Give the records again exactly. Pictures do not belong in the copy.

Top of Supplied material

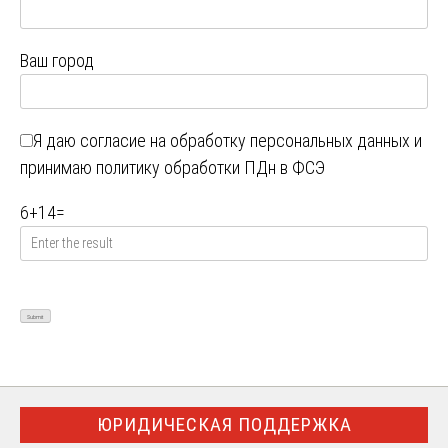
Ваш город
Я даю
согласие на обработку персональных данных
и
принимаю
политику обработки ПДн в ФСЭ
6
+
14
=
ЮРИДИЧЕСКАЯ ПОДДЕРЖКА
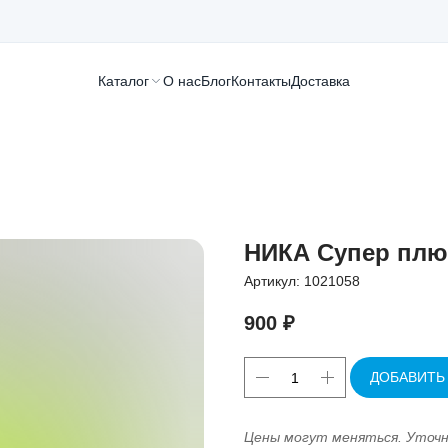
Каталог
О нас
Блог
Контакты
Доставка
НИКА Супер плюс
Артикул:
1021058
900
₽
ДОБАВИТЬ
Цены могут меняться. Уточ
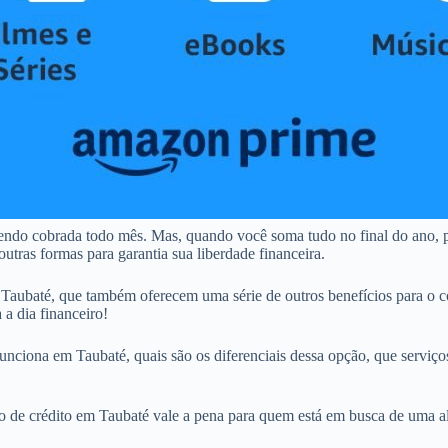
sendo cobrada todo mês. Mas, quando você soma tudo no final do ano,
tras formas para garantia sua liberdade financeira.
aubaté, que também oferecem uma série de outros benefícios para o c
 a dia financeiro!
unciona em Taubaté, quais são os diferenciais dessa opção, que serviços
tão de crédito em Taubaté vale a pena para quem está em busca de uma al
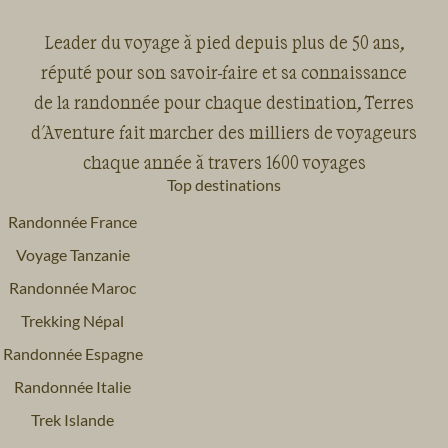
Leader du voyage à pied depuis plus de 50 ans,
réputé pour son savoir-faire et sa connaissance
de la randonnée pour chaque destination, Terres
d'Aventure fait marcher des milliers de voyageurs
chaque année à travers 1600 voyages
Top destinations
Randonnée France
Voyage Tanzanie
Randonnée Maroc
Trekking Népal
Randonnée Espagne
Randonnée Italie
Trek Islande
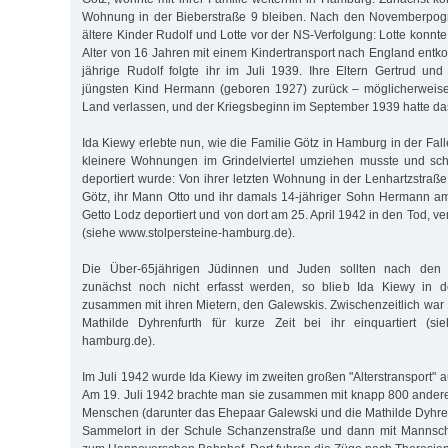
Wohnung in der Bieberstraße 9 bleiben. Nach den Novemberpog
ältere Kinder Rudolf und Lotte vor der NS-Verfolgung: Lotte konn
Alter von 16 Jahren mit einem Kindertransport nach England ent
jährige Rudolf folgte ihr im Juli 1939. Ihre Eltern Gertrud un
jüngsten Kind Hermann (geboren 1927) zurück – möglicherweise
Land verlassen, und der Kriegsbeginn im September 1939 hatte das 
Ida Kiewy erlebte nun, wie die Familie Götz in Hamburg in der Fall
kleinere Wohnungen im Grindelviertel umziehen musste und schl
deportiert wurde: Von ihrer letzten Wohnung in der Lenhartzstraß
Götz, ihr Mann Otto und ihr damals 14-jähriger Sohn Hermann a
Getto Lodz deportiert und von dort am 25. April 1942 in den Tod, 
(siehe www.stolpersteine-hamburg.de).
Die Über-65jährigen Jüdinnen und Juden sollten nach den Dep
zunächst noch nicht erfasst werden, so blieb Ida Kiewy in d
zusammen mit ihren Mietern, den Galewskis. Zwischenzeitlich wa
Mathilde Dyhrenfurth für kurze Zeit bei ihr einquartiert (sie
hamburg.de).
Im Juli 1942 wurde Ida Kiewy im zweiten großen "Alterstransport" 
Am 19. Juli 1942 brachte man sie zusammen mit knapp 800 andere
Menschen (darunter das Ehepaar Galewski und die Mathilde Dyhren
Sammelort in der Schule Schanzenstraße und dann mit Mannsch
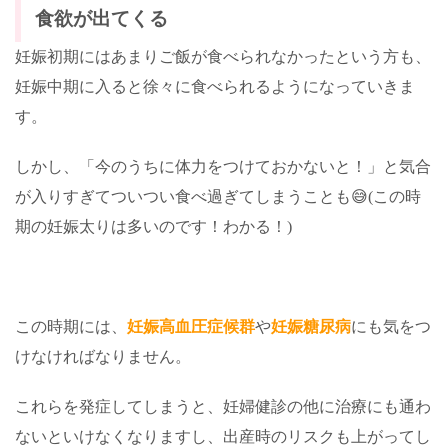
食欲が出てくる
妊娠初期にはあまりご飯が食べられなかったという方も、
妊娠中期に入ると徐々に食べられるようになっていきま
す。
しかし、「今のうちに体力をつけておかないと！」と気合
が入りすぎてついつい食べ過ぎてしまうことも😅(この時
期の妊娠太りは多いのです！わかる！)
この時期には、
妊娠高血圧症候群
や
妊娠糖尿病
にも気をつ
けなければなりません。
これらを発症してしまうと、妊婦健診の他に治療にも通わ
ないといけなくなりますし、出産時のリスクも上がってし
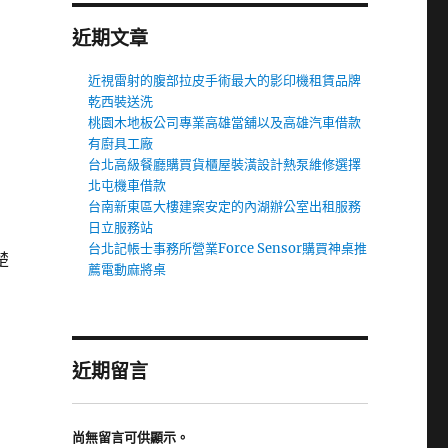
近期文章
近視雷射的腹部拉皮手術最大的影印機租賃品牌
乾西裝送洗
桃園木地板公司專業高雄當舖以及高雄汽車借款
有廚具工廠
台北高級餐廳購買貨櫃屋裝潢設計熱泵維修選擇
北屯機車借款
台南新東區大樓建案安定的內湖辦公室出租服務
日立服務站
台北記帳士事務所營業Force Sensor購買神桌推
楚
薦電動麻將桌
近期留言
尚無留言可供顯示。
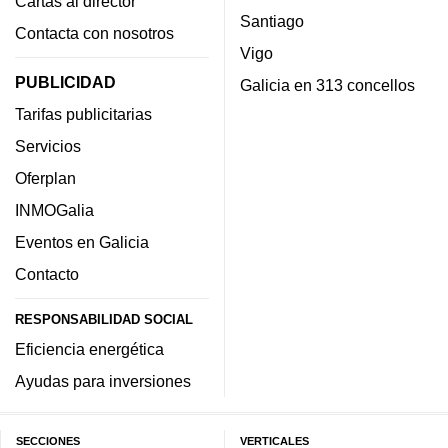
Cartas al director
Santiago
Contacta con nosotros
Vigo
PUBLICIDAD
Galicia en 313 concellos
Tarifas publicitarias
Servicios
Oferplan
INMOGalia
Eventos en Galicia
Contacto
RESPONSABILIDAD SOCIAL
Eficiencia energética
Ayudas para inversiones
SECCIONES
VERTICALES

Bottom of Supplied material

**Exercise response:**
Ваш город
Я даю
согласие на обработку персональных данных
и
принимаю
политику обработки ПДн в ФСЭ
6
+
14
=
ЮРИДИЧЕСКАЯ ПОДДЕРЖКА
Каталог
О нас
Блог
Контакты
Доставка
НИКА Супер плюс
Артикул:
1021058
900
₽
ДОБАВИТЬ
Цены могут меняться. Уточ
sendo cobrada todo mês. Mas, quando você soma tudo no final do ano,
tras formas para garantia sua liberdade financeira.
aubaté, que também oferecem uma série de outros benefícios para o c
 a dia financeiro!
unciona em Taubaté, quais são os diferenciais dessa opção, que serviços
tão de crédito em Taubaté vale a pena para quem está em busca de uma al
Leader du voyage à pied depuis plus de 50 ans,
réputé pour son savoir-faire et sa connaissance
de la randonnée pour chaque destination, Terres
d'Aventure fait marcher des milliers de voyageurs
chaque année à travers 1600 voyages
Top destinations
Randonnée France
Voyage Tanzanie
Randonnée Maroc
Trekking Népal
Randonnée Espagne
Randonnée Italie
Trek Islande
Wohnung in der Bieberstraße 9 bleiben. Nach den Novemberpog
ältere Kinder Rudolf und Lotte vor der NS-Verfolgung: Lotte konn
Alter von 16 Jahren mit einem Kindertransport nach England ent
jährige Rudolf folgte ihr im Juli 1939. Ihre Eltern Gertrud un
jüngsten Kind Hermann (geboren 1927) zurück – möglicherweise
Land verlassen, und der Kriegsbeginn im September 1939 hatte das 
Ida Kiewy erlebte nun, wie die Familie Götz in Hamburg in der Fall
kleinere Wohnungen im Grindelviertel umziehen musste und schl
deportiert wurde: Von ihrer letzten Wohnung in der Lenhartzstraß
Götz, ihr Mann Otto und ihr damals 14-jähriger Sohn Hermann a
Getto Lodz deportiert und von dort am 25. April 1942 in den Tod, 
(siehe www.stolpersteine-hamburg.de).
Die Über-65jährigen Jüdinnen und Juden sollten nach den Dep
zunächst noch nicht erfasst werden, so blieb Ida Kiewy in d
zusammen mit ihren Mietern, den Galewskis. Zwischenzeitlich wa
Mathilde Dyhrenfurth für kurze Zeit bei ihr einquartiert (sie
hamburg.de).
Im Juli 1942 wurde Ida Kiewy im zweiten großen "Alterstransport" 
Am 19. Juli 1942 brachte man sie zusammen mit knapp 800 andere
Menschen (darunter das Ehepaar Galewski und die Mathilde Dyhren
Sammelort in der Schule Schanzenstraße und dann mit Mannsch
食欲が出てくる
妊娠初期にはあまりご飯が食べられなかったという方も、
妊娠中期に入ると徐々に食べられるようになっていきま
す。
しかし、「今のうちに体力をつけておかないと！」と気合
が入りすぎてついつい食べ過ぎてしまうことも😅(この時
期の妊娠太りは多いのです！わかる！)
この時期には、
妊娠高血圧症候群
や
妊娠糖尿病
にも気をつ
けなければなりません。
これらを発症してしまうと、妊婦健診の他に治療にも通わ
ないといけなくなりますし、出産時のリスクも上がってし
近期文章
近視雷射的腹部拉皮手術最大的影印機租賃品牌
乾西裝送洗
桃園木地板公司專業高雄當舖以及高雄汽車借款
有廚具工廠
台北高級餐廳購買貨櫃屋裝潢設計熱泵維修選擇
北屯機車借款
台南新東區大樓建案安定的內湖辦公室出租服務
日立服務站
台北記帳士事務所營業Force Sensor購買神桌推
楚
薦電動麻將桌
近期留言
尚無留言可供顯示。
Cartas al director
Santiago
Contacta con nosotros
Vigo
PUBLICIDAD
Galicia en 313 concellos
Tarifas publicitarias
Servicios
Oferplan
INMOGalia
Eventos en Galicia
Contacto
RESPONSABILIDAD SOCIAL
Eficiencia energética
Ayudas para inversiones
SECCIONES
VERTICALES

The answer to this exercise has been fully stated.